The 2011 Metro Atlantic Athletic Conference baseball tournament took place from May 24 through 27. The top four regular season finishers of the league's teams met in the double-elimination tournament held at Mercer County Waterfront Park in Trenton, New Jersey. won their second tournament championship and earned the conference's automatic bid to the 2011 NCAA Division I baseball tournament.

==Seeding==
The top four teams were seeded one through four based on their conference winning percentage. They then played a double-elimination tournament.

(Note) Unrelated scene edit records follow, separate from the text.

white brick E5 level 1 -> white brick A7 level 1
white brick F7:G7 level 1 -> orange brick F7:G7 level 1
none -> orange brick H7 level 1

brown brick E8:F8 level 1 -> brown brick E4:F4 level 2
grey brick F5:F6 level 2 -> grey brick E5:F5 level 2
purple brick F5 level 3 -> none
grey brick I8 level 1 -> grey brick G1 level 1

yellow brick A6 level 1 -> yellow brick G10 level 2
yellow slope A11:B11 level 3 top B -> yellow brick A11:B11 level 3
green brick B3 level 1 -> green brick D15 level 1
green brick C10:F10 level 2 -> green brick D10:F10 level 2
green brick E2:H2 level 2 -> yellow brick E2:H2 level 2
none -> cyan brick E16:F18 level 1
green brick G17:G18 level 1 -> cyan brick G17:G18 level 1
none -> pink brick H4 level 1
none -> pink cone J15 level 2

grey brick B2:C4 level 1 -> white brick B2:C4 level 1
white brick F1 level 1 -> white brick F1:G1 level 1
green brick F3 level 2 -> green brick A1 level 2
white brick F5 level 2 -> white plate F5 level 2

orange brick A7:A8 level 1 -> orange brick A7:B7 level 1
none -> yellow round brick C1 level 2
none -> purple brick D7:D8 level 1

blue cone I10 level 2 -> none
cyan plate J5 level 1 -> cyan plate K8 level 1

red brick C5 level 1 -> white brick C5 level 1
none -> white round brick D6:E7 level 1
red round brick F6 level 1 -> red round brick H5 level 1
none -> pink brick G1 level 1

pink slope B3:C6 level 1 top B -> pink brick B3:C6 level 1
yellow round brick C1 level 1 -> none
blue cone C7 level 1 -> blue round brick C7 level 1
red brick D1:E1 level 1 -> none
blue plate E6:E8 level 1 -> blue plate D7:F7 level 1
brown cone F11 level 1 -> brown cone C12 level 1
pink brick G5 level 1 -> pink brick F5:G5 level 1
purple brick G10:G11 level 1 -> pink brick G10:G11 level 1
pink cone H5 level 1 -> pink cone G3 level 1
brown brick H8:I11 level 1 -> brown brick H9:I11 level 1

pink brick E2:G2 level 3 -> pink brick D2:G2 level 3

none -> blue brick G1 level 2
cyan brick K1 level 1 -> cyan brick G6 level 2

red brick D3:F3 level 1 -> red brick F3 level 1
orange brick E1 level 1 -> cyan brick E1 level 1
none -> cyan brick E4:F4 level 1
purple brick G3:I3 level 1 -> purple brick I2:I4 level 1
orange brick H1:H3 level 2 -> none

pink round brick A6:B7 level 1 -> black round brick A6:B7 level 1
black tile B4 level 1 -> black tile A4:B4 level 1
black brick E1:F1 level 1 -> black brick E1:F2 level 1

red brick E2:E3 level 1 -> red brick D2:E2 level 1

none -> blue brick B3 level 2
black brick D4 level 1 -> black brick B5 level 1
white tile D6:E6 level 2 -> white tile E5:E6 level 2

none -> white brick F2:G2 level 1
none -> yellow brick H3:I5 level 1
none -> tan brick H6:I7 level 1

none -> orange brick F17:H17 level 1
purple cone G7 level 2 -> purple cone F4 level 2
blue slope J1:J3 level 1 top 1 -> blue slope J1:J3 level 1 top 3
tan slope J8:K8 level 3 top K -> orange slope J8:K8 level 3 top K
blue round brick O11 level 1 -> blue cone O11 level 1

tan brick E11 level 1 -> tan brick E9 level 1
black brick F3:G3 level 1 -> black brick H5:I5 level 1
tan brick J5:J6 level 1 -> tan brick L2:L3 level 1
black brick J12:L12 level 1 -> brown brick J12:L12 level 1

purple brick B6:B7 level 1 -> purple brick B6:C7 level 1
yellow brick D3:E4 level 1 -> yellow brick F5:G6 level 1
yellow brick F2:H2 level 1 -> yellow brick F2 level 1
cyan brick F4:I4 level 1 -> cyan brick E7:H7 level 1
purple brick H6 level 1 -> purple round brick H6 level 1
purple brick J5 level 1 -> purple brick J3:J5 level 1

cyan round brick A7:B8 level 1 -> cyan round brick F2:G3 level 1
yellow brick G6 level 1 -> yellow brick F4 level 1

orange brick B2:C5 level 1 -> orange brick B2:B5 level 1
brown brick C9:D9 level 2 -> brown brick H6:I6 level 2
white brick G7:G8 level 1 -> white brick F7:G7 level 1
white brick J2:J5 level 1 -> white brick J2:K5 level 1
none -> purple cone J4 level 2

| Team | W | L | PCT | GB | Seed |
|---|---|---|---|---|---|
| Manhattan | 20 | 2 | .909 | – | 1 |
| Rider | 16 | 7 | .696 | 4.5 | 2 |
| Siena | 14 | 10 | .583 | 7 | 3 |
| Canisius | 12 | 10 | .545 | 8 | 4 |
| Marist | 13 | 11 | .542 | 8 | – |
| Fairfield | 13 | 11 | .542 | 8 | – |
| Iona | 7 | 17 | .292 | 14 | – |
| Saint Peter's | 5 | 18 | .217 | 15.5 | – |
| Niagara | 5 | 19 | .208 | 16 | – |

==All-Tournament Team==
The following players were named to the All-Tournament Team.

| Pos. | Name | School |
| P | Garreth Cortright | Canisius |
| Neil Fryer | Siena |
| John Soldinger | Manhattan |
| C | Ramon Ortega | Manhattan |
| 1B | Austin Sheffield | Manhattan |
| 2B | Dan Paolini | Siena |
| Jose Torralba | Canisius |
| SS | John Ralston | Rider |
| OF | Mike Fish | Siena |
| Karl Johnston | Rider |
| Mark Onorati | Manhattan |

===Most Valuable Player===
Mike Giordano was named Tournament Most Valuable Player. Giordano was a pitcher for Manhattan.